Василий Розанов - Еще о смерти Пушкина
Ведь плакать хочется — не знаю, как читателю, но мне хочется. Она спросила:
Давно ль он здесь, откуда он (Онегин)И не из их ли уж сторон?Потом к супругу обратилаУсталый взгляд…
Страшен этот «усталый взгляд»! Сегодня усталый, завтра усталый, следующий год усталый. Ох, «устала»; кто-то поддержит? Нет держащего. И Пушкин, и Достоевский — оба отказались. Пушкин устал от Бенкендорфа, Достоевский устал от бедности и либералов.
С Татьяной — никого. Только старушки покланялись на рауте.
Устала Татьяна. Братья-люди, да ведь вы же устаете? почему же только жена не может устать?
Поэт, усмири волны свои и любезно рассмейся, низко поклонясь Бенкендорфу. «Низко поклонясь»?! Но позвольте, ведь Татьяна куда-куда больше «низких поклонов» должна отдавать тому, кто ей чужд и на нее не похож, как на вас Бенкендорф?.. И почему же то, от чего гиганты силы заскрежетали зубами, Пушкин, Достоевский, или мы, средненькие, Рцы, я, только для «бедной Тани» под силу? Но ведь на самом деле так. Ведь Таня тоже мечтала:
Не множеством картин старинных мастеровУкрасила бы я смиренную обитель…
И почему, почему, когда Бог отнял у женщины гений письма, когда она не слагает пушкинских строф, не дает ни рафаэлевских рисунков, ни музыки, как Моцарт, ни побед, как Наполеон, — почему, как Давид в могуществе своем отнял у соседа Урии его «последнюю овечку», вы отнимаете «единую славу» у нее: детскую и спальню, семью и настоящего мужа. У Урии — только Вирсавия. У Давида — царство, слава, арфа и псалмы. У Татьяны, Натальи — только возможность приласкать, но уж любимого человека, а тут явился воин, богач, в ласках царских, в исторической славе, или явился поэт, купающийся в волнах народной молвы:
— «Ну, вот, Наташа, Татьяна, теперь тебе есть муж».
Татьяна уступила.

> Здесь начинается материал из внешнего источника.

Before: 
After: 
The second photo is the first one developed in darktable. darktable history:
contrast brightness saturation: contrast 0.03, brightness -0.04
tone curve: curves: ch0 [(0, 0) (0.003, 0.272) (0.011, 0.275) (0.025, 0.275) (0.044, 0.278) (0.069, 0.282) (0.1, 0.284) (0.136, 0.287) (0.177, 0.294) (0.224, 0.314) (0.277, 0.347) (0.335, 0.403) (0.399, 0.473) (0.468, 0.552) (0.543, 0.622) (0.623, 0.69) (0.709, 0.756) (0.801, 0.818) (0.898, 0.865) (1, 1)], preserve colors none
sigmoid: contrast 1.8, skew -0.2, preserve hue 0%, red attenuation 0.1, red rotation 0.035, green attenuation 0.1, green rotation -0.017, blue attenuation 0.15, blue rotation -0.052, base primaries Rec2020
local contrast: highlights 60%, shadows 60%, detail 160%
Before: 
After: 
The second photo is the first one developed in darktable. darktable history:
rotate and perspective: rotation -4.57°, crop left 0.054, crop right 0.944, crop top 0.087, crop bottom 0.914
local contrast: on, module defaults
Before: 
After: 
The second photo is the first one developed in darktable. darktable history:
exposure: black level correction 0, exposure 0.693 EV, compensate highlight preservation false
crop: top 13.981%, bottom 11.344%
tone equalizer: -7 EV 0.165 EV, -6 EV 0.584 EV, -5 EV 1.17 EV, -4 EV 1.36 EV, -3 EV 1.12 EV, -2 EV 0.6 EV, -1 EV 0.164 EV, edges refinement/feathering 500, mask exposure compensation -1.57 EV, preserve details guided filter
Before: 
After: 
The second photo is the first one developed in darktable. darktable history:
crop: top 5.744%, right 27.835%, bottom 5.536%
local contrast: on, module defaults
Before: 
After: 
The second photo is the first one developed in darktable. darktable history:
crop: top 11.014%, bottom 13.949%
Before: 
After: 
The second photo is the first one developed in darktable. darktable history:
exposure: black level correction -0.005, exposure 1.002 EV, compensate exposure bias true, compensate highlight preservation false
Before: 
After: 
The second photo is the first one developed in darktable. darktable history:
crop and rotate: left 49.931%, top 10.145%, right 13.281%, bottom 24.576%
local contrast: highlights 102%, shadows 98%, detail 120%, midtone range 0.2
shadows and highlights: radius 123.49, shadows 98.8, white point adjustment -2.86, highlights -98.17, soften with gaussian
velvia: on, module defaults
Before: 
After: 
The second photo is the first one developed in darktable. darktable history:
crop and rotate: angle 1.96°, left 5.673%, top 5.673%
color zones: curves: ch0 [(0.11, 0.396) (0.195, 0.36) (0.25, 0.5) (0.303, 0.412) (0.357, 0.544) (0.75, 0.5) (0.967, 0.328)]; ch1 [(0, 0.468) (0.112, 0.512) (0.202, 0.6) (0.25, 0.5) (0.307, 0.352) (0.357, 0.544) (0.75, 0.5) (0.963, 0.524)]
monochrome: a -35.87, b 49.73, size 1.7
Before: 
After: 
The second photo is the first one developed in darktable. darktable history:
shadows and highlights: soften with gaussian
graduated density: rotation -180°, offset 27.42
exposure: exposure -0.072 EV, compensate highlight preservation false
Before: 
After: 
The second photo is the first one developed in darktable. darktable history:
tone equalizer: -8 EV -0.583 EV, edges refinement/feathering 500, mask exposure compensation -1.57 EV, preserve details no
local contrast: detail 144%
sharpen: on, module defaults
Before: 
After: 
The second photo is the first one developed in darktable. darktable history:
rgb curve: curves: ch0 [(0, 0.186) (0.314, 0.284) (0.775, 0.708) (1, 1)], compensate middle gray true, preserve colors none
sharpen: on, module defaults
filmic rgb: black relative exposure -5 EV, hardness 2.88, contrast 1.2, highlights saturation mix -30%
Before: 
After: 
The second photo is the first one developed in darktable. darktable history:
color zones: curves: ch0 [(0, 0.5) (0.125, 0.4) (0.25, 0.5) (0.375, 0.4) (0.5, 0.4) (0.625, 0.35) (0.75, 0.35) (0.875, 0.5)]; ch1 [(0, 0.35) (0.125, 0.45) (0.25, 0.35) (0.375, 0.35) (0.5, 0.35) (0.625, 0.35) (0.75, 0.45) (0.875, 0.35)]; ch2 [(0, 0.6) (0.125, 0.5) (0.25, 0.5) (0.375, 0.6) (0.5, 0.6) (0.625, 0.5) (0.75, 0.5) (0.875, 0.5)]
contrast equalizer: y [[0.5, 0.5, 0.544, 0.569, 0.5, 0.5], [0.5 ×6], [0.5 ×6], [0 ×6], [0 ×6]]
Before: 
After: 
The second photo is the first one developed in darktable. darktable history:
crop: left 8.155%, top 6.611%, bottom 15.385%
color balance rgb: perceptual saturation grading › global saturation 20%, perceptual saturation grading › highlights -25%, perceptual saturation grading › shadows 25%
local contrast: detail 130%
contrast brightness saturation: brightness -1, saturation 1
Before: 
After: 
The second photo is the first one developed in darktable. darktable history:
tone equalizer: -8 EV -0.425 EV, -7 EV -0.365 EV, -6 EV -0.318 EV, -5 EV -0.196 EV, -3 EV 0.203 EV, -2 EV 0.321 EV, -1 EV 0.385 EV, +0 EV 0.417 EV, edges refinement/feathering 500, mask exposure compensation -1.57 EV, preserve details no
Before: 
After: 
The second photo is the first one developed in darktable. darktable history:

Наташа уступила. — «Да мне все равно!» И усмехнулась.
Но перервем, оставим.
Конечно, Пушкин был виновен перед Гончаровой, и потому, что он не понял необходимости глубокого индивидуализма семьи, без чего она есть квартира, но не есть «дом» в лучах религии и поэзии. «Святой дом» — вот чего до очевидности ясно не выходило у них.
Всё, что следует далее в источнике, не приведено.